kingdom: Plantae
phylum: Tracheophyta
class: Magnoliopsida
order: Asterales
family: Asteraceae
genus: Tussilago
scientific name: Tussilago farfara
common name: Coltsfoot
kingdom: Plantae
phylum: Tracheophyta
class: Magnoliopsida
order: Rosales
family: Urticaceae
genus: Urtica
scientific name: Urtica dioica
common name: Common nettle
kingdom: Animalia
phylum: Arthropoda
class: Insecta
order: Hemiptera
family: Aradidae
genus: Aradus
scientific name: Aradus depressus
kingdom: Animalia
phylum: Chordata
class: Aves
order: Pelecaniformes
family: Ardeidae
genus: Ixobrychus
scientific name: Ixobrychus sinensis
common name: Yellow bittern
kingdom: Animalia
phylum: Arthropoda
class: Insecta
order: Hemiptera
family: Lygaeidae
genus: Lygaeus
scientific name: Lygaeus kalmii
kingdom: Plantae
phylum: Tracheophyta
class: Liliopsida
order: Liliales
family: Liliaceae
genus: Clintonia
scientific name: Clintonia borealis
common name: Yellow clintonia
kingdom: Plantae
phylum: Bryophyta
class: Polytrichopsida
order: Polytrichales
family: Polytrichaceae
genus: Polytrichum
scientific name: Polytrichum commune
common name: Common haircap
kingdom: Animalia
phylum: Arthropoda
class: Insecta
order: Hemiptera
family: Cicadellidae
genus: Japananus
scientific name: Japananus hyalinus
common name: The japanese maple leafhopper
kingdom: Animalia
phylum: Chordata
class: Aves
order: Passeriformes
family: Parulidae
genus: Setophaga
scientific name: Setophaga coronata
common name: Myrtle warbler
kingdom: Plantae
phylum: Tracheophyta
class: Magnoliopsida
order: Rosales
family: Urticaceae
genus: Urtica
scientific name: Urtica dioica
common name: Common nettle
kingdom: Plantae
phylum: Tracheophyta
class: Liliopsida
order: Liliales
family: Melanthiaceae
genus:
-=-=-
Revise the data above by changing every instance of "common name" to "vernacular name", keeping all other text the same.

=== SOLUTION ===
kingdom: Plantae
phylum: Tracheophyta
class: Magnoliopsida
order: Asterales
family: Asteraceae
genus: Tussilago
scientific name: Tussilago farfara
vernacular name: Coltsfoot
kingdom: Plantae
phylum: Tracheophyta
class: Magnoliopsida
order: Rosales
family: Urticaceae
genus: Urtica
scientific name: Urtica dioica
vernacular name: Common nettle
kingdom: Animalia
phylum: Arthropoda
class: Insecta
order: Hemiptera
family: Aradidae
genus: Aradus
scientific name: Aradus depressus
kingdom: Animalia
phylum: Chordata
class: Aves
order: Pelecaniformes
family: Ardeidae
genus: Ixobrychus
scientific name: Ixobrychus sinensis
vernacular name: Yellow bittern
kingdom: Animalia
phylum: Arthropoda
class: Insecta
order: Hemiptera
family: Lygaeidae
genus: Lygaeus
scientific name: Lygaeus kalmii
kingdom: Plantae
phylum: Tracheophyta
class: Liliopsida
order: Liliales
family: Liliaceae
genus: Clintonia
scientific name: Clintonia borealis
vernacular name: Yellow clintonia
kingdom: Plantae
phylum: Bryophyta
class: Polytrichopsida
order: Polytrichales
family: Polytrichaceae
genus: Polytrichum
scientific name: Polytrichum commune
vernacular name: Common haircap
kingdom: Animalia
phylum: Arthropoda
class: Insecta
order: Hemiptera
family: Cicadellidae
genus: Japananus
scientific name: Japananus hyalinus
vernacular name: The japanese maple leafhopper
kingdom: Animalia
phylum: Chordata
class: Aves
order: Passeriformes
family: Parulidae
genus: Setophaga
scientific name: Setophaga coronata
vernacular name: Myrtle warbler
kingdom: Plantae
phylum: Tracheophyta
class: Magnoliopsida
order: Rosales
family: Urticaceae
genus: Urtica
scientific name: Urtica dioica
vernacular name: Common nettle
kingdom: Plantae
phylum: Tracheophyta
class: Liliopsida
order: Liliales
family: Melanthiaceae
genus:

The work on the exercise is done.